What needs to be done
Lay out every line of the rows below as a JSON list of strings, one string per line, with blank lines omitted. Leave the pictures out of your answer.

[Dataset entries]

==*==

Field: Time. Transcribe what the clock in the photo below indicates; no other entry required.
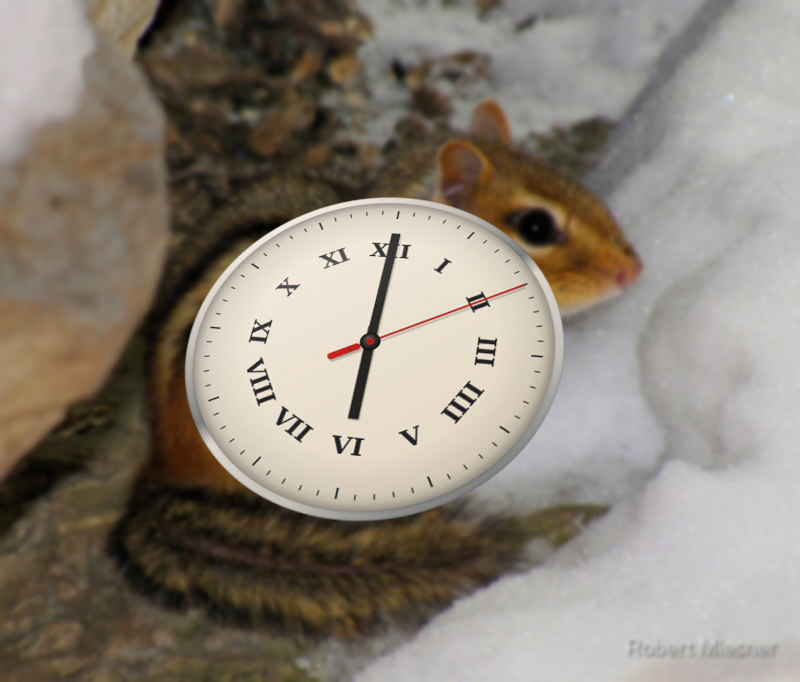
6:00:10
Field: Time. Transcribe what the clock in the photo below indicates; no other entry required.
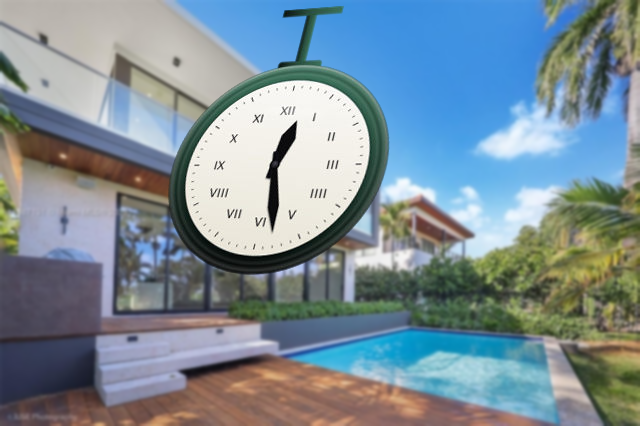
12:28
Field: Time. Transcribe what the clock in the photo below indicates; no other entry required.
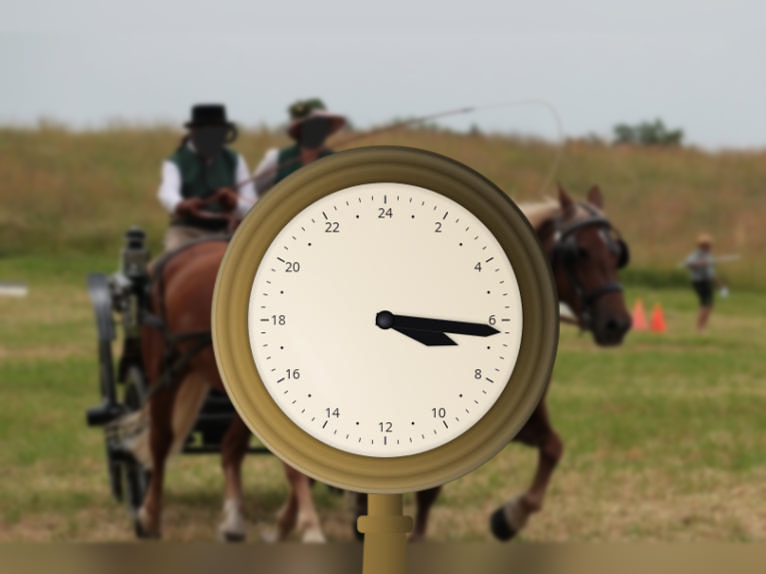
7:16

==*==

Final result
[
  "Field: Time. Transcribe what the clock in the photo below indicates; no other entry required.",
  "6:00:10",
  "Field: Time. Transcribe what the clock in the photo below indicates; no other entry required.",
  "12:28",
  "Field: Time. Transcribe what the clock in the photo below indicates; no other entry required.",
  "7:16"
]